Reversal of increased mitochondrial ROS formation is expected to counter biochemical dysfunction in multiple pathways. Hyperglycemia increased the activity of PKC by 180% in the cytosolic fraction and by 347% in the membrane fraction of HMEC-1 endothelial cells. These increases were reversed partially in both cytosolic and membrane fractions by sulforaphane: The hyperglycemia-induced increase in PKC activity was reversed 40% in the cytosolic fraction and 67% in the membrane fraction (Fig. 5A and B). Similarly, hexosamine pathway–activated enzymatic O-linked glycosylation increased twofold in hyperglycemia and was reversed by sulforaphane (Fig. 5C). Finally, the concentrations of methylglyoxal in HMEC-1 cells and medium was increased twofold in hyperglycemia and reversed by sulforaphane (Fig. 5D).

The reversal of biochemical dysfunction of endothelial cells in hyperglycemia by sulforaphane suggests that activation of nrf2 and related ARE-linked gene expression is a novel strategy to suppress endothelial cell dysfunction and possibly also the development of vascular disease in diabetes. For example, decreased cellular and extracellular secretion of methylglyoxal is expected to prevent dicarbonyl glycation of cellular and extracellular matrix proteins and to prevent hyperglycemia-induced endothelial cell detachment and anoikis (12). Similarly increased ARE-linked gene expression in human aortal endothelial cells engineered by adenovirus-mediated expression of Nrf2 protected human aortal endothelial cells from cytotoxicity induced by hydrogen peroxide and tumor necrosis factor-α–induced increased expression of monocyte chemoattractant protein-1 and vascular adhesion molecule-1. This suggests that increased activation of nrf2 may also confer antiatherogenic activity (32).

Activation of nrf2 by sulforaphane produced nuclear accumulation of the 98-kDa band of nrf2 protein. The 98-kDa band has ARE binding activity and is produced by kinase CK2-catalyzed phosphorylation. Nrf2 levels in cells are regulated by further phosphorylation, nuclear export, and degradation, which may be enhanced by ARE-linked expression of Keap1 (23,26,33). Nrf2 may also exhibit ARE-linked expression. Quantitative Western blotting for nrf2 revealed increased nrf2 in both the nucleus and cytosol in hyperglycemia with sulforaphane treatment, suggesting that total cellular nrf2 protein had increased but only with costimulation from both sulforaphane and hyperglycemia. The expression of nrf2 is ARE-regulated with nrf2 binding to its own promoter (17). Hyperglycemia may synergize with sulforaphane to increase nrf2 via ARE-induced expression by increasing endogenous activators of nrf2, such as 4-hydroxynonenal (34), increasing the activity of CK2 via Ca2+/calmodulin-dependent mechanisms (25,35) or other activatory mechanism. This may reflect an ARE-linked, antistress response to hyperglycemia in endothelial cells, albeit too weak to mount an adequate defense against the metabolic insult.

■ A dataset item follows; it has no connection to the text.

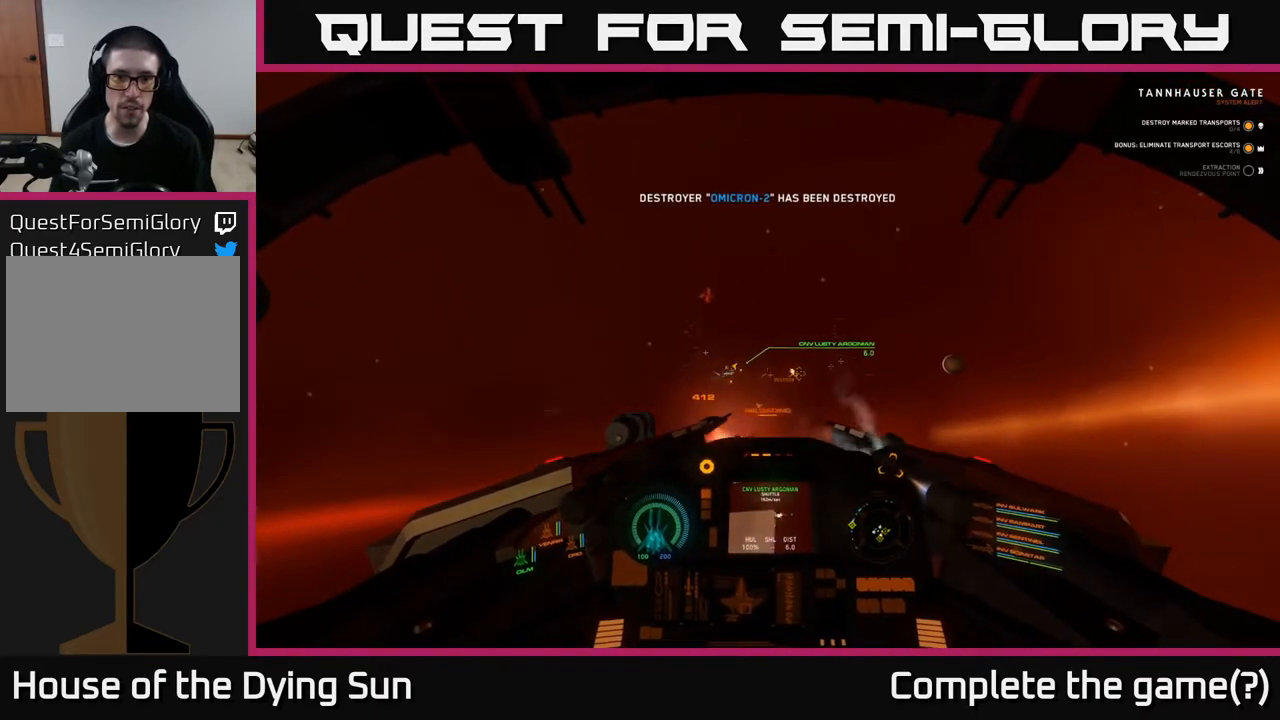
{"buttons": ["L2"], "left_stick": "center", "right_stick": "down-left", "events": [[117, "right_stick", "center"], [417, "right_stick", "down-right"], [483, "right_stick", "down-left"]]}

Although nrf2 activation leads to increased expression of enzymes linked to antioxidant functions countering oxidative stress, in this study, increased expression of transketolase made a critical and pivotal intervention. The increased reductive pentosephosphate pathway activity thereby achieved counters the accumulation of triosephosphates and fructose-6-phosphate driving metabolic dysfunction (9). The protective role of the reductive pentosephosphate pathway in ARE-linked gene expression has hitherto not been identified, although increased transketolase expression is associated with the dietary restriction model of healthy ageing (36). Enzymatic activity of transketolase in the pentosephosphate pathway produces indirectly the NADPH cofactor for other ARE-linked gene products, GSHRd, AKRd, NQO1, and thioredoxin reductase, that contribute to countering the effects of oxidative stress (37). Therefore, contributions of other ARE-linked gene expression in synergism with transketolase in reversal metabolic dysfunction in hyperglycemia cannot be excluded.

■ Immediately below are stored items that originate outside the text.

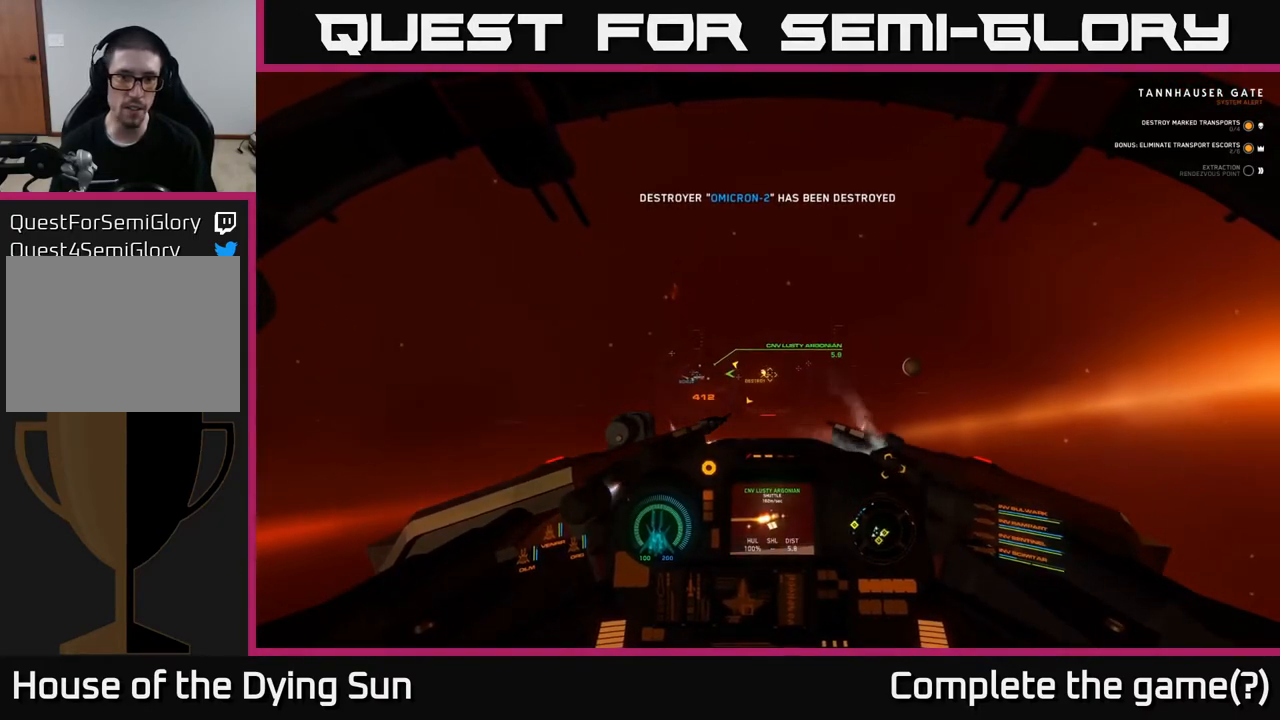
{"buttons": ["L2"], "left_stick": "center", "right_stick": "center", "events": [[117, "right_stick", "left"], [500, "right_stick", "center"]]}
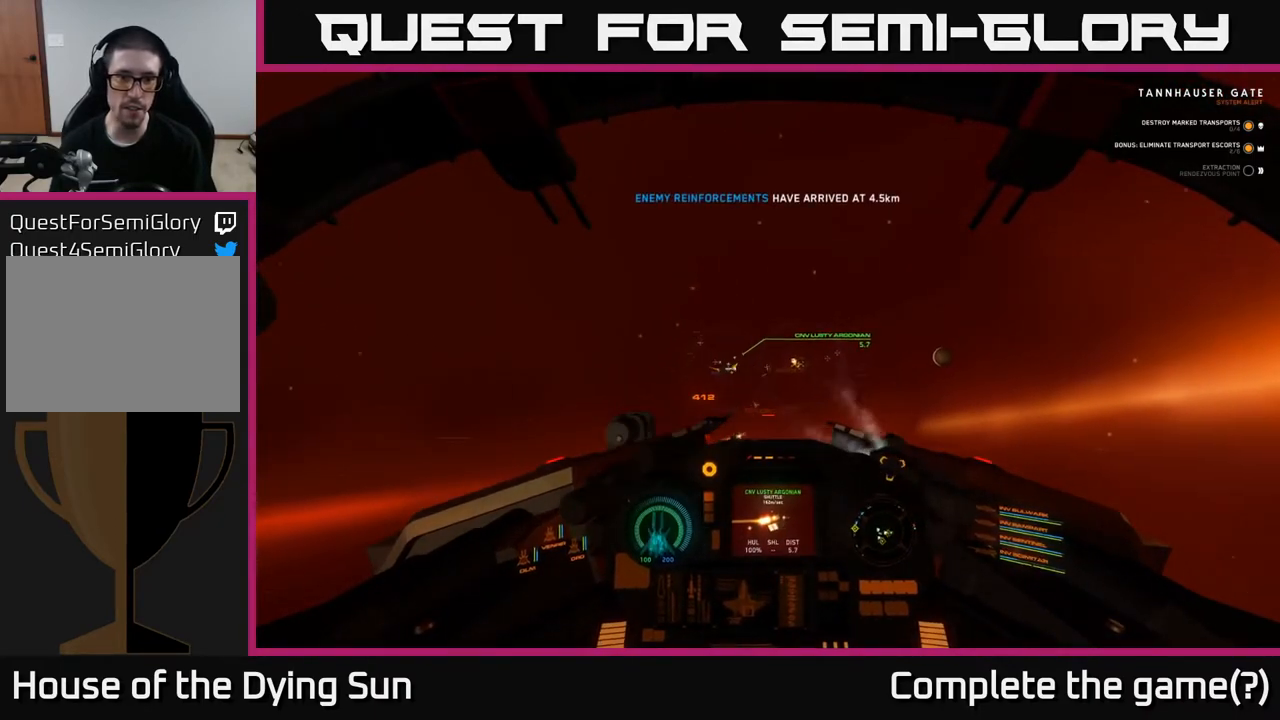
{"buttons": ["L2"], "left_stick": "center", "right_stick": "right", "events": [[233, "R1", "down"], [333, "R1", "up"], [450, "right_stick", "right"]]}
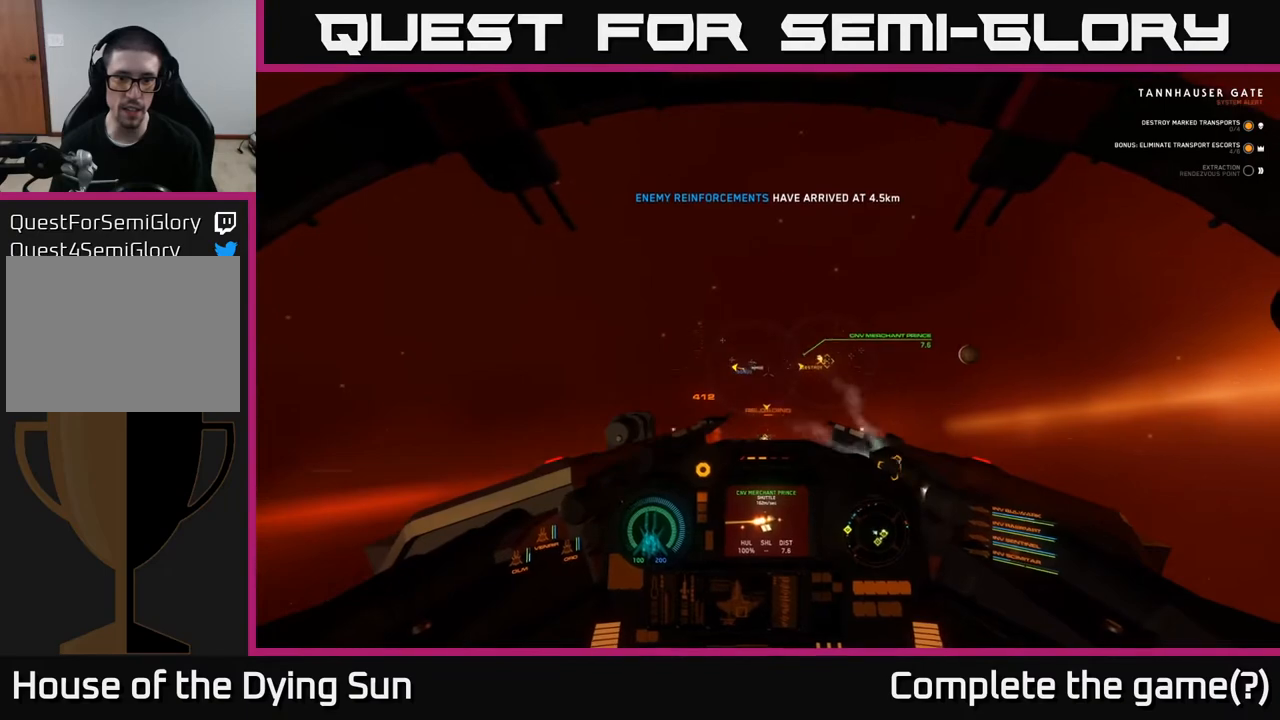
{"buttons": ["L2"], "left_stick": "center", "right_stick": "center", "events": [[83, "right_stick", "center"], [233, "R1", "down"], [333, "R1", "up"]]}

Multiple pathways of biochemical dysfunction in HMEC-1 cells induced by hyperglycemia were reversed by sulforaphane, except reversal of PKC activation was resistant to the response. This may be due to ARE-linked induced expression of 1-acylglycerol-3-phosphate O-acyltransferase 3 by sulforaphane (38). This enzyme converts lysophosphatidic acid to phosphatidic acid, a precursor of the PKC activator DAG in de novo synthesis stimulated in hyperglycemia. The increased expression of this ARE-linked gene may maintain increased levels of DAG, although the increased concentrations of glycolytic intermediates upstream driving de novo synthesis of DAG are expected to have been corrected. Prolonged exposure to increased levels of DAG has been suggested as a stimulus of increased PKC expression in hyperglycemia associated with diabetes that may underlie the increased specific activity of PKC in both membrane and cytosolic cell fractions found herein. Alternatively, when we studied activation of transketolase by high-dose thiamine supplements (7), we also found an incomplete reversal of hyperglycemia-induced increase in PKC activity. This may suggest that factors other than those influenced by transketolase contribute to PKC activation in hyperglycemia.

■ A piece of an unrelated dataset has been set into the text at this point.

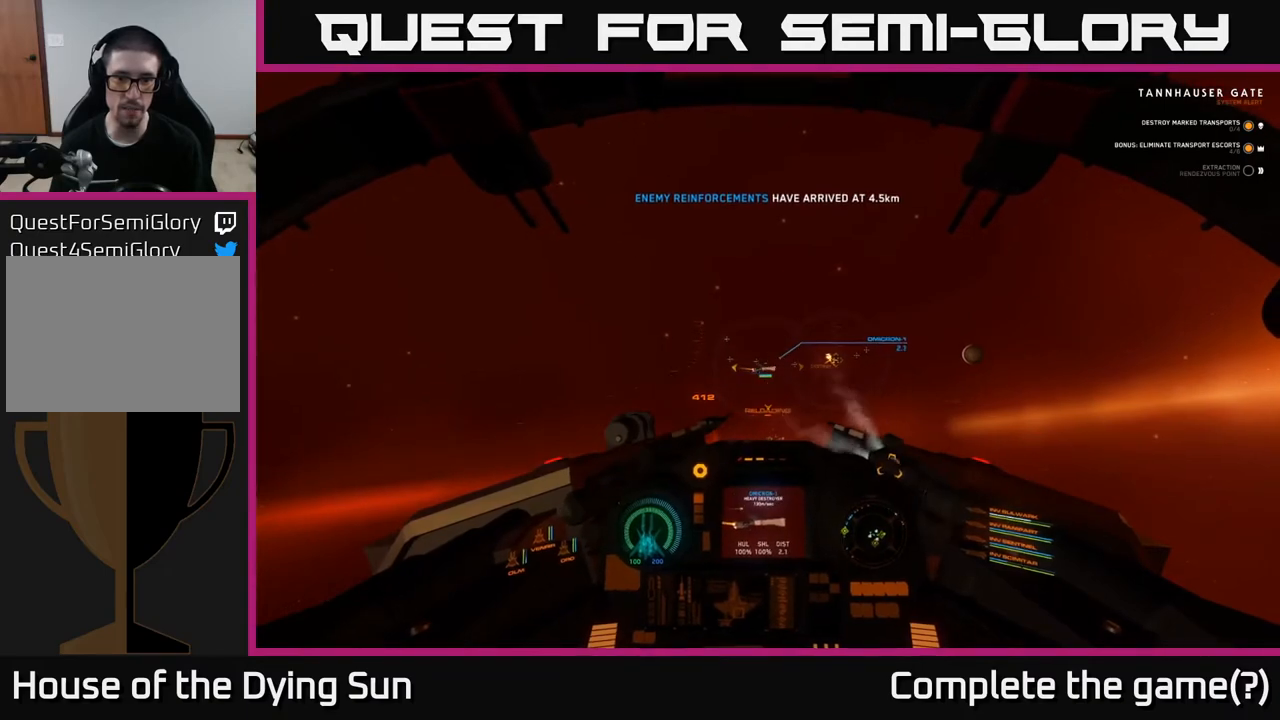
{"buttons": ["L2"], "left_stick": "center", "right_stick": "right", "events": [[133, "right_stick", "right"]]}
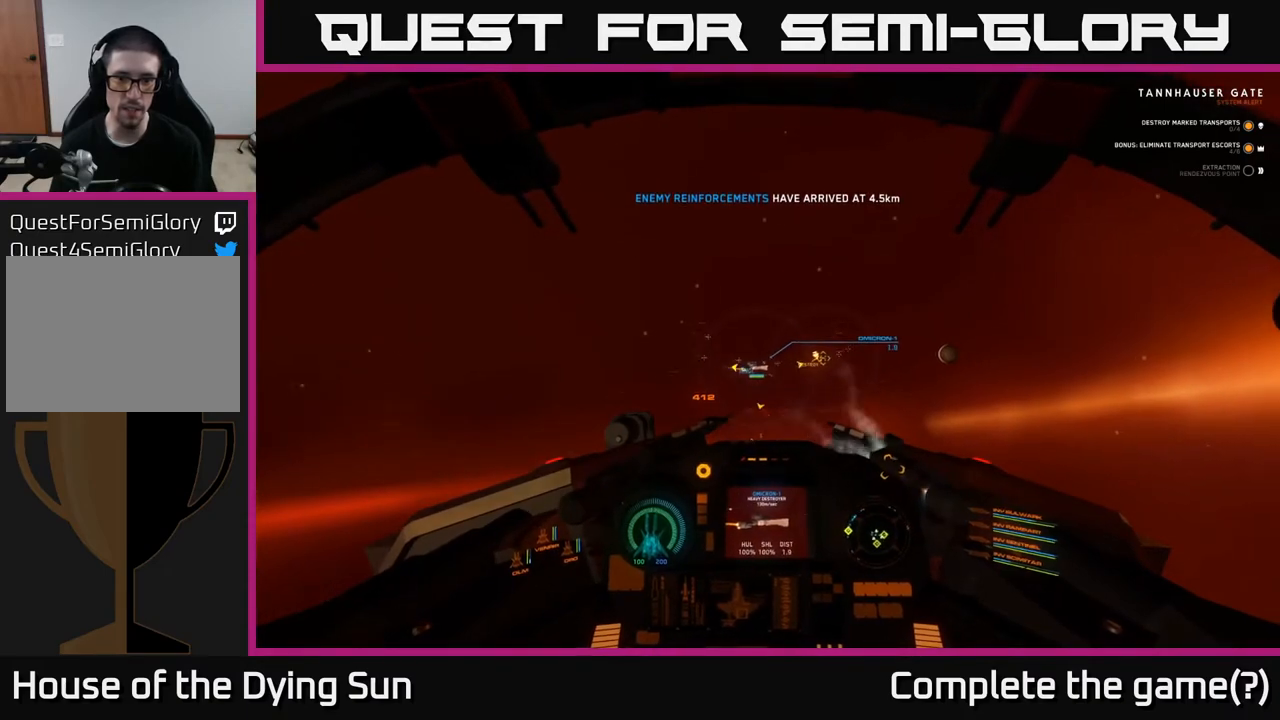
{"buttons": [], "left_stick": "center", "right_stick": "up", "events": [[50, "right_stick", "center"], [67, "L2", "up"], [167, "L2", "down"], [367, "right_stick", "up"], [500, "L2", "up"]]}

The prevention of nrf2 activation by sulforaphane by addition of GSH may be interpreted as an effect of GSH acting as an antioxidant. However, sulforaphane and other isothiocyanates bind reversibly to nonprotein thiols, such as GSH, decreasing the concentration of free sulforaphane available to modify Keap1. The residual low concentration of free sulforaphane is inadequate to produce a pharmacological response and undergoes slow inactivation by spontaneous hydrolysis (39). The inhibition of nrf2 activation by GSH may, therefore, also reflect interception of sulforaphane in the extracellular medium and prevention of it reaching the cellular receptors, such as Keap1.

Sulforaphane and related isothiocyanates are cytotoxic to endothelial cells and other cells at higher concentrations than used herein (typically 20–40 μmol/l) (31,40). The cytotoxicity is mediated through interactions with death receptors and apoptotic signaling (41), also involving inhibition of p38 mitogen-activated protein kinase (42), mitogen-activated protein kinase kinase kinase-1 (43), and protein phosphatase M3/6 (44), and activation of extracellular signal–related kinase 1/2 and Jun NH2-terminal kinase (45). This is independent of the disruption of the Keap1-nrf2 complex. Such concentrations of sulforaphane are higher than achieved by Brassica spp. vegetable consumption (28), and related cell signaling is expected to be of limited relevance to dietary exposures of sulforaphane.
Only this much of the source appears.